Output the data word for word. Begin at its first line and end at the line with "left hip: (425, 481)".

Joint position lists
*** Begin section ***

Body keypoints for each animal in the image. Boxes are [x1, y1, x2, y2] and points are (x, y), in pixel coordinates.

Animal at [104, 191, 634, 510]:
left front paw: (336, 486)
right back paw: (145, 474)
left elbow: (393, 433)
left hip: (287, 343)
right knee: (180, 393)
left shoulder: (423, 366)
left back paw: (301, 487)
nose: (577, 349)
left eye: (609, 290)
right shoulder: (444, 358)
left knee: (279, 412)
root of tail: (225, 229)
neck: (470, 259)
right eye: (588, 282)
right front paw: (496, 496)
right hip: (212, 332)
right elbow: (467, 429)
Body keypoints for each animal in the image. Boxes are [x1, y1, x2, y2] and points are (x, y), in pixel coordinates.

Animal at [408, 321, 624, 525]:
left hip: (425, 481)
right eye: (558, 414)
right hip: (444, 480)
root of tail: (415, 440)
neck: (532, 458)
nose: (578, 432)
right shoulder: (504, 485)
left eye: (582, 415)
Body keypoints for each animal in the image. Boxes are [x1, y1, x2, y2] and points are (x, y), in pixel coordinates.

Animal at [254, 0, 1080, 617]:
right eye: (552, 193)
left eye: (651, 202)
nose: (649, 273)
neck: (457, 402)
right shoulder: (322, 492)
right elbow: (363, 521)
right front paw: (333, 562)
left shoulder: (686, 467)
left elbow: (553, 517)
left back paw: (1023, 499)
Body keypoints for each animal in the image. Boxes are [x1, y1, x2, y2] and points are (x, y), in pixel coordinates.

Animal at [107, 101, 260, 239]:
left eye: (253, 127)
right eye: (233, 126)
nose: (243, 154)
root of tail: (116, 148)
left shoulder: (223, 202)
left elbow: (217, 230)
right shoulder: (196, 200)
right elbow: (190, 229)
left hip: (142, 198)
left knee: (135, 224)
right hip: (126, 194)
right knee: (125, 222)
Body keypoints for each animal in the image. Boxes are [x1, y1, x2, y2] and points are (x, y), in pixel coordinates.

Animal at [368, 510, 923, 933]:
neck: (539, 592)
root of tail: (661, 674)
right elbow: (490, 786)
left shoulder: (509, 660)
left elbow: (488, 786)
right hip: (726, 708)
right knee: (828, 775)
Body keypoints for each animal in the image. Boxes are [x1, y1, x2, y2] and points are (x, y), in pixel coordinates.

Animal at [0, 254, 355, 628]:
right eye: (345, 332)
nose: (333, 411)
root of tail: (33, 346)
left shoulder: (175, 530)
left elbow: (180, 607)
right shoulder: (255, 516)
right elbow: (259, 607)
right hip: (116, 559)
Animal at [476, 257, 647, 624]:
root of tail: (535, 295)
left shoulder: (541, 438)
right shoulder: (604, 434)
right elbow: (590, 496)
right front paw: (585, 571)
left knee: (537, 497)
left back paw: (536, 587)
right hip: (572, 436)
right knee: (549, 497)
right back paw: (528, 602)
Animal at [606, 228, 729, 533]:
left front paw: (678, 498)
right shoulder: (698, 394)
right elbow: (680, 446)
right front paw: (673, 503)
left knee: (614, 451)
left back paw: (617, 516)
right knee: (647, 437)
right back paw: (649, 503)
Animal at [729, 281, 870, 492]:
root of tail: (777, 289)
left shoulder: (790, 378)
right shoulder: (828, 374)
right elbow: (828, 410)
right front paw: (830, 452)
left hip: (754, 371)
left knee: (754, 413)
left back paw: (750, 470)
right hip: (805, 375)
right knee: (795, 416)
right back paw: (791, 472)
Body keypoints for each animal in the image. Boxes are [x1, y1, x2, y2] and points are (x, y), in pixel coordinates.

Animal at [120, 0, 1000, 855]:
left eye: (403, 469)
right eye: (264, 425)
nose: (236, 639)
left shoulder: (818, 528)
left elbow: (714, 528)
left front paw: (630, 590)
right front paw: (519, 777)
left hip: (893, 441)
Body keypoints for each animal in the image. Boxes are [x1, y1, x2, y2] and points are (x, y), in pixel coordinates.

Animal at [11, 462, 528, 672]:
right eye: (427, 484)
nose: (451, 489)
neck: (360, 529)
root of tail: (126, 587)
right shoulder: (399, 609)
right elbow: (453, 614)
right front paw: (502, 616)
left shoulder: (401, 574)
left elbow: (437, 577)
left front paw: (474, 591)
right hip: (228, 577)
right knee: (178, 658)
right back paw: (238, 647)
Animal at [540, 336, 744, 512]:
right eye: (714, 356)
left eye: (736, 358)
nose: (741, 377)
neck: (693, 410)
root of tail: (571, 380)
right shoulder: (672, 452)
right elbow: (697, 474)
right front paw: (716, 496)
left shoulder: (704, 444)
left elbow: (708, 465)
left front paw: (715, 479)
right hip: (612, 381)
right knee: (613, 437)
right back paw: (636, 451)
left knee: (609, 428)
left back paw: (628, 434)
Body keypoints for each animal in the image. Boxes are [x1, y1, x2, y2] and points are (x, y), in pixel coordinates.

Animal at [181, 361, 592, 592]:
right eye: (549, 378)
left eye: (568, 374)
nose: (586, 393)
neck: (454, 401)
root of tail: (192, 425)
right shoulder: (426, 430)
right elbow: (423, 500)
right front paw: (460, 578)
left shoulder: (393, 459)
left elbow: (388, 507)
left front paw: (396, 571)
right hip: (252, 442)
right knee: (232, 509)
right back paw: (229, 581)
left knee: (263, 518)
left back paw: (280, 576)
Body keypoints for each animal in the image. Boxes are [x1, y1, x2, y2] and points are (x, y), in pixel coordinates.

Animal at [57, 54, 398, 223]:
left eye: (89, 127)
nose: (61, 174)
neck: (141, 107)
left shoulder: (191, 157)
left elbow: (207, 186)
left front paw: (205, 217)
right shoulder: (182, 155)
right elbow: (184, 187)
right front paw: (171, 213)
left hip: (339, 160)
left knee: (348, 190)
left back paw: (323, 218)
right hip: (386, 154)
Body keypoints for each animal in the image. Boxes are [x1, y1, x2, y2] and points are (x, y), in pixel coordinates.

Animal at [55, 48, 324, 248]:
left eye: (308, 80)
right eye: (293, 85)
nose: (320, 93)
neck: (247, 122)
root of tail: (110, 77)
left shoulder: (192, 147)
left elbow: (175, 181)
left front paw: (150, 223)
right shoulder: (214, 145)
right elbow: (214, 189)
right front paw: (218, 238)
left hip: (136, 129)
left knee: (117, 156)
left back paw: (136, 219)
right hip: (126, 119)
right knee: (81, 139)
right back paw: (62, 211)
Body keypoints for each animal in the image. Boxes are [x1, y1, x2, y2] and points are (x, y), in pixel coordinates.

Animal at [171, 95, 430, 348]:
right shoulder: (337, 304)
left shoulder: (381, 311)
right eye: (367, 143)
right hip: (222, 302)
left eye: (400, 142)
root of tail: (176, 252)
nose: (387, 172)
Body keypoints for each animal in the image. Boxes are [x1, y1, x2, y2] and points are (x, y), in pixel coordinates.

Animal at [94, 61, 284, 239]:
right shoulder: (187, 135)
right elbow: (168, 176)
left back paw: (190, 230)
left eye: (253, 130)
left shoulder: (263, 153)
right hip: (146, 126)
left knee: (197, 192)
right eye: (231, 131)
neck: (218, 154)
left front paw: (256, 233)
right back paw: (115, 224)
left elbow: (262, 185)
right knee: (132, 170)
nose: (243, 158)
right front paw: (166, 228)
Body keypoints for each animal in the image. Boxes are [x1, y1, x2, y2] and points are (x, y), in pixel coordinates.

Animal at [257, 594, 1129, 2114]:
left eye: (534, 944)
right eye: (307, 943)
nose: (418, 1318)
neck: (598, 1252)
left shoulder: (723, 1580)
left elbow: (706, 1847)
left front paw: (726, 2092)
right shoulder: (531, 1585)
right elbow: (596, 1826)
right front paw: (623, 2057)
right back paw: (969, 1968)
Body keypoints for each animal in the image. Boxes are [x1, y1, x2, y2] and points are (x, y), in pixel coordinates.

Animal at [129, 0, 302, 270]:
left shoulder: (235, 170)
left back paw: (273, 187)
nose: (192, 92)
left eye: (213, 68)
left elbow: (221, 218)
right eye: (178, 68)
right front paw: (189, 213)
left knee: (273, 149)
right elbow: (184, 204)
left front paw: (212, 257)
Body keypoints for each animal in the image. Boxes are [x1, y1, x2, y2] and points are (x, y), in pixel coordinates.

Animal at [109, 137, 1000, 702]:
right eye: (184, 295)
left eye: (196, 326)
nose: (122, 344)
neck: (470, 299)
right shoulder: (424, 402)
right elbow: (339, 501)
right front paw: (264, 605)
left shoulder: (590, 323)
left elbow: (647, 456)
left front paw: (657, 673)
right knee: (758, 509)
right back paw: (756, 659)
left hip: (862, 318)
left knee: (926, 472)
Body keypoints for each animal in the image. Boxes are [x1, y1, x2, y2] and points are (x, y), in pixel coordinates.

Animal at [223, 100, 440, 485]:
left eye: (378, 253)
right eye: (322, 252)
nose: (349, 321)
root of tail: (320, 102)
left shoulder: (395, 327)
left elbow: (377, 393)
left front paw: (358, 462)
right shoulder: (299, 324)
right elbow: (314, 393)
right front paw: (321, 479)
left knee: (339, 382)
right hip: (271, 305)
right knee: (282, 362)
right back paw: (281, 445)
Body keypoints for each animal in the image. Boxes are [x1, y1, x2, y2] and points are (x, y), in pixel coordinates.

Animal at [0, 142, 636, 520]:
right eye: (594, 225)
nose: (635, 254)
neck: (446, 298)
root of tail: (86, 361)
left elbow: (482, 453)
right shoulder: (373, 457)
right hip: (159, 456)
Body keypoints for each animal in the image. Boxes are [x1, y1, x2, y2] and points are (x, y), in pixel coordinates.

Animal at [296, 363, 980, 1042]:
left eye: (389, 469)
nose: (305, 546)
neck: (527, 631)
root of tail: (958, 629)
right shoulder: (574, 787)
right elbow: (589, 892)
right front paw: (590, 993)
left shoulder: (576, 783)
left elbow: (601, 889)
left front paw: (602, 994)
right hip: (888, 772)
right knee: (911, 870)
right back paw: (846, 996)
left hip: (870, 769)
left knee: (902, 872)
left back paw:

*** End section ***

Exercise solution
Body keypoints for each animal in the image. Boxes are [x1, y1, x2, y2] and points are (x, y), in pixel coordinates.

Animal at [104, 191, 634, 510]:
left front paw: (336, 486)
right back paw: (145, 474)
left elbow: (393, 433)
left hip: (287, 343)
right knee: (180, 393)
left shoulder: (423, 366)
left back paw: (301, 487)
nose: (577, 349)
left eye: (609, 290)
right shoulder: (444, 358)
left knee: (279, 412)
root of tail: (225, 229)
neck: (470, 259)
right eye: (588, 282)
right front paw: (496, 496)
right hip: (212, 332)
right elbow: (467, 429)
Body keypoints for each animal in the image. Boxes are [x1, y1, x2, y2] and points are (x, y), in pixel coordinates.

Animal at [408, 321, 624, 525]:
left hip: (425, 481)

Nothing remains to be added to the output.